*** Text for analysis ***

On: Can NATO survive Trump's changes of heart?
The question they ask - can the alliance survive one man’s moods - is the wrong question entirely. The alliance was built by men who remembered the rubble. Their successors inhabit buildings that never fell. The institution was designed to hold together a continent that had torn itself apart twice in thirty years, and it worked so well that the catastrophe it prevented became unimaginable to the people it protects. The threat is not the man. The man is the symptom.
I wrote a charter once that bound together peoples who shared nothing but a common enemy. The enemy was vast, ancient, and real. While it loomed, the charter held. Every province understood, without being told, why the union mattered. The morning the enemy was gone, the charter became a piece of paper written in a language no one needed to speak anymore. The provinces looked at each other and discovered they had never been a nation. They had been a front.
NATO’s scramble to keep one leader engaged reveals the same architecture. The alliance needed the American commitment the way a vault needs its keystone. Remove the stone and you discover the vault was never an arch at all - it was a keystone holding up stones that do not lean on each other. The European members have spent seventy years not building the mutual trust that would let them stand without the keystone, because the keystone made the question unnecessary.
So they beg. They flatter. They perform the diplomacy of courtiers around a sovereign whose attention wanders. And each performance confirms what the structure already proved: that the alliance was never a coalition of equals with shared purpose. It was a temporary alignment against a threat that no longer exists in the form that created it. The man did not break the alliance. He revealed what the alliance actually was.

*** End of Text for analysis ***
*** Supplied records ***

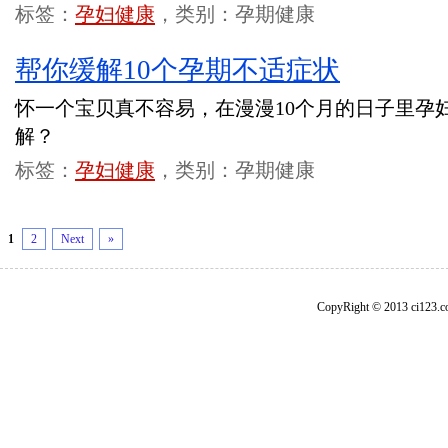
标签：
孕妇健康
，类别：孕期健康
帮你缓解10个孕期不适症状
怀一个宝贝真不容易，在漫漫10个月的日子里孕
解？
标签：
孕妇健康
，类别：孕期健康
1
2
Next
»
CopyRight © 2013 ci1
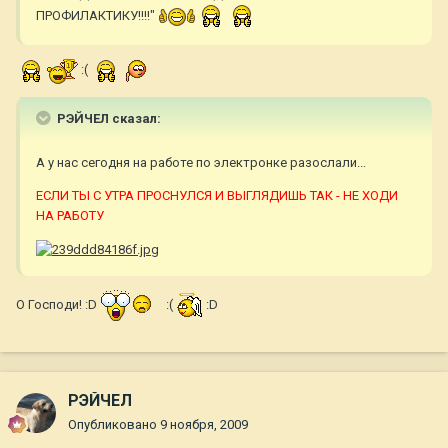
ПРОФИЛАКТИКУ!!!!"
:(
РЭЙЧЕЛ сказал:
А у нас сегодня на работе по электронке разослали...
ЕСЛИ ТЫ С УТРА ПРОСНУЛСЯ И ВЫГЛЯДИШЬ ТАК - НЕ ХОДИ
НА РАБОТУ
О Господи! :D
:(
:D
РЭЙЧЕЛ
Опубликовано
9 ноября, 2009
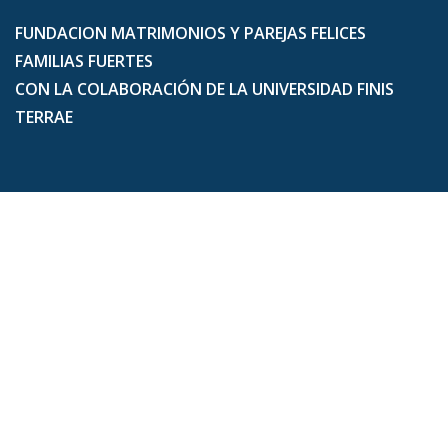
FUNDACION MATRIMONIOS Y PAREJAS FELICES
FAMILIAS FUERTES
CON LA COLABORACIÓN DE LA UNIVERSIDAD FINIS
TERRAE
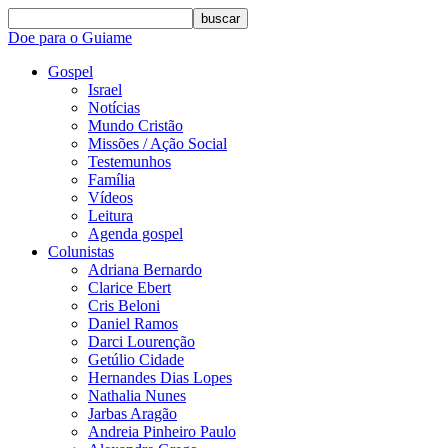
buscar
Doe para o Guiame
Gospel
Israel
Notícias
Mundo Cristão
Missões / Ação Social
Testemunhos
Família
Vídeos
Leitura
Agenda gospel
Colunistas
Adriana Bernardo
Clarice Ebert
Cris Beloni
Daniel Ramos
Darci Lourenção
Getúlio Cidade
Hernandes Dias Lopes
Nathalia Nunes
Jarbas Aragão
Andreia Pinheiro Paulo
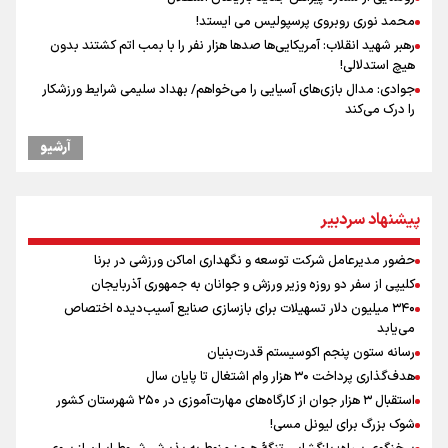
محمد نوری روبروی پرسپولیس می ایستد!
رهبر شهید انقلاب: آمریکایی‌ها صدها هزار نفر را با بمب اتم کشتند بدون
هیچ استدلالی!
جوادی: مدال بازی‌های آسیایی را می‌خواهم/ بهداد سلیمی شرایط ورزشکار
را درک می‌کند
مراسم گرامیداشت روز خبرنگار
آرشیو
گرامیداشت روز خبرنگار در شیراز
گرامیداشت روز خبرنگار
سخنگوی سپاه: بازگشایی تنگۀ هرمز منوط به پذیرش شروط ایران از سوی
پیشنهاد سردبیر
آمریکاست و ارتباطی به مذاکرات ایران و عمان ندارد
ونس: در حال کار بر روی ایجاد یک سیستم ناوبری امن هستیم
حضور مدیرعامل شرکت توسعه و نگهداری اماکن ورزشی در برنا
علی‌نژاد در مراسم انجمن ورزشی نویسان در روز خبرنگار : رسانه‌های خبری
کلیپی از سفر دو روزه وزیر ورزش و جوانان به جمهوری آذربایجان
در سال گذشته تا به امروز اتفاقات بزرگی را رقم زدند
۳۴۰ میلیون دلار تسهیلات برای بازسازی صنایع آسیب‌دیده اختصاص
سیدمناف هاشمی در مراسم انجمن ورزشی نویسان : قدردان زحمات اهالی
می‌یابد
رسانه به ویژه ورزشی نویسان هستیم
رسانه ستون پنجم اکوسیستم قدرت‌بنیان
فوران یک آتشفشان قدرتمند در جنوب غربی کلمبیا
هدف‌گذاری پرداخت ۳۰ هزار وام اشتغال تا پایان سال
استقبال ۳ هزار جوان از کارگاه‌های مهارت‌آموزی در ۲۵۰ شهرستان کشور
شوک بزرگ برای لیونل مسی!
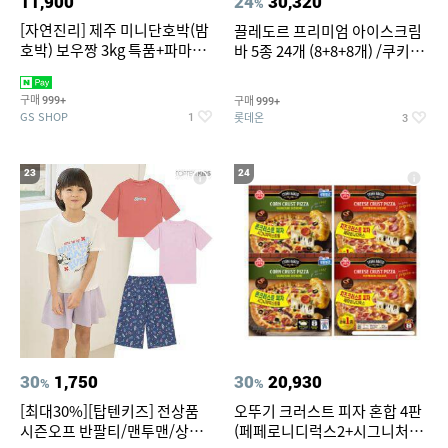
11,900
24
30,320
%
[자연진리] 제주 미니단호박(밤
끌레도르 프리미엄 아이스크림
호박) 보우짱 3kg 특품+파마산
바 5종 24개 (8+8+8개) /쿠키앤
치즈 증정
크림/베리믹스/헤이즐넛초코
구매
구매
999+
999+
GS SHOP
롯데온
1
3
23
24
30
1,750
30
20,930
%
%
[최대30%][탑텐키즈] 전상품
오뚜기 크러스트 피자 혼합 4판
시즌오프 반팔티/맨투맨/상하
(페페로니디럭스2+시그니처익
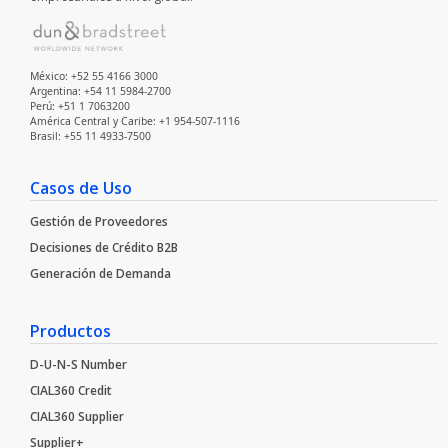
México: +52 55 4166 3000
Argentina: +54 11 5984-2700
Perú: +51 1 7063200
América Central y Caribe: +1 954-507-1116
Brasil: +55 11 4933-7500
Casos de Uso
Gestión de Proveedores
Decisiones de Crédito B2B
Generación de Demanda
Productos
D-U-N-S Number
CIAL360 Credit
CIAL360 Supplier
Supplier+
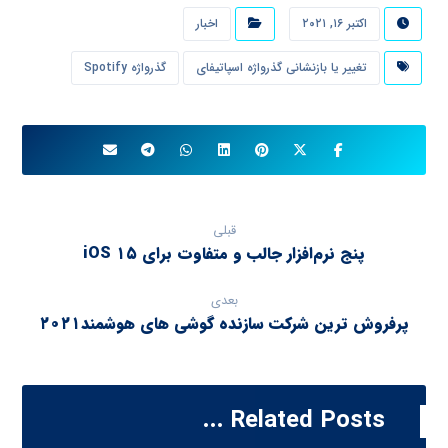
اکتبر ۱۶, ۲۰۲۱
اخبار
تغییر یا بازنشانی گذرواژه اسپاتیفای
گذرواژه Spotify
قبلی
پنج نرم‌افزار جالب و متفاوت برای iOS ۱۵
بعدی
پرفروش ترین شرکت سازنده گوشی های هوشمند۲۰۲۱
Related Posts ...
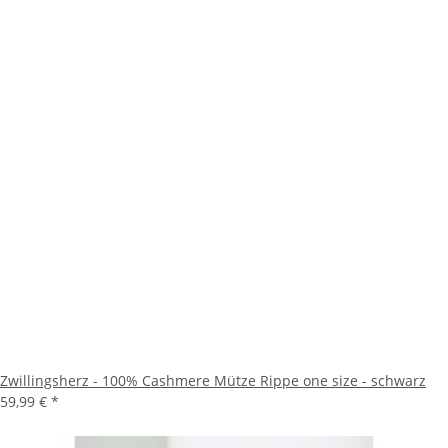
Zwillingsherz - 100% Cashmere Mütze Rippe one size - schwarz
59,99 €
*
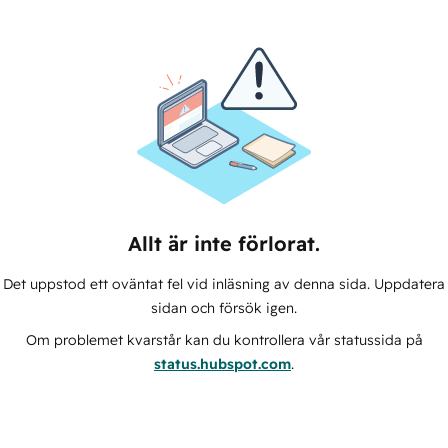
Allt är inte förlorat.
Det uppstod ett oväntat fel vid inläsning av denna sida. Uppdatera
sidan och försök igen.
Om problemet kvarstår kan du kontrollera vår statussida på
status.hubspot.com
.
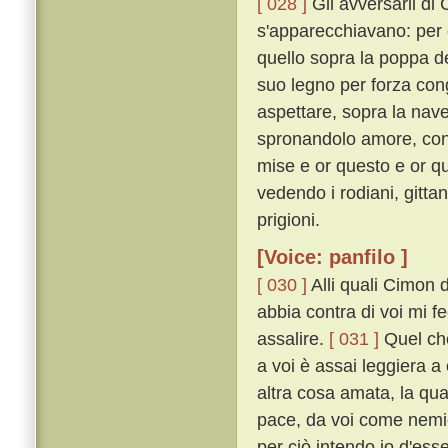
[ 028 ]
Gli avversarii di
s'apparecchiavano: per 
quello sopra la poppa de
suo legno per forza con
aspettare, sopra la nave 
spronandolo amore, con m
mise e or questo e or q
vedendo i rodiani, gittan
prigioni.
[Voice: panfilo ]
[ 030 ]
Alli quali Cimon 
abbia contra di voi mi 
assalire.
[ 031 ]
Quel che
a voi è assai leggiera 
altra cosa amata, la qu
pace, da voi come nemic
per ciò intendo io d'ess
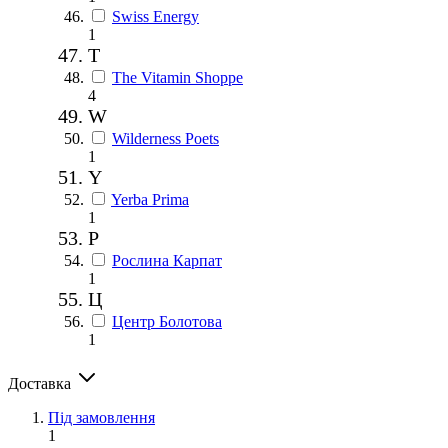
Swiss Energy
1
T
The Vitamin Shoppe
4
W
Wilderness Poets
1
Y
Yerba Prima
1
Р
Рослина Карпат
1
Ц
Центр Болотова
1
Доставка
Під замовлення
1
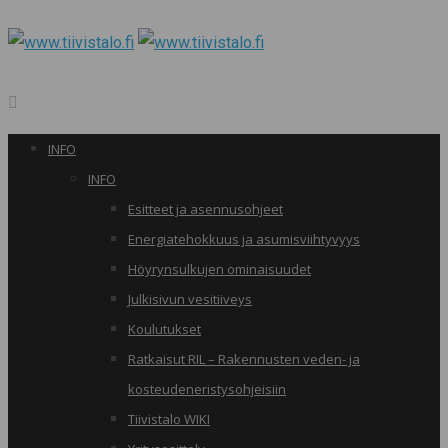
INFO
INFO
Esitteet ja asennusohjeet
Energiatehokkuus ja asumisviihtyvyys
Höyrynsulkujen ominaisuudet
Julkisivun vesitiiveys
Koulutukset
Ratkaisut RIL – Rakennusten veden- ja
kosteudeneristysohjeisiin
Tiivistalo WIKI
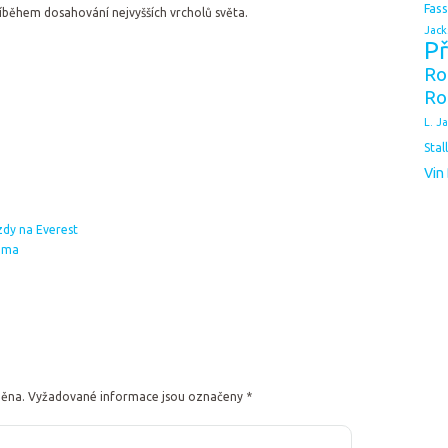
Fas
íběhem dosahování nejvyšších vrcholů světa.
Jack
Př
Ro
Ro
L. J
Stal
Vin
zdy na Everest
hama
něna.
Vyžadované informace jsou označeny
*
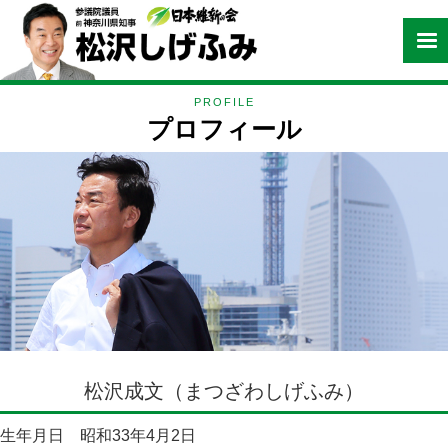
PROFILE
プロフィール
松沢成文（まつざわしげふみ）
生年月日 昭和33年4月2日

*** End of Supplied records ***

» **Task directions**: From the essay on NATO, print the passage from "So they beg." up to and including "alliance actually was.".

» **Exercise solution**:
So they beg. They flatter. They perform the diplomacy of courtiers around a sovereign whose attention wanders. And each performance confirms what the structure already proved: that the alliance was never a coalition of equals with shared purpose. It was a temporary alignment against a threat that no longer exists in the form that created it. The man did not break the alliance. He revealed what the alliance actually was.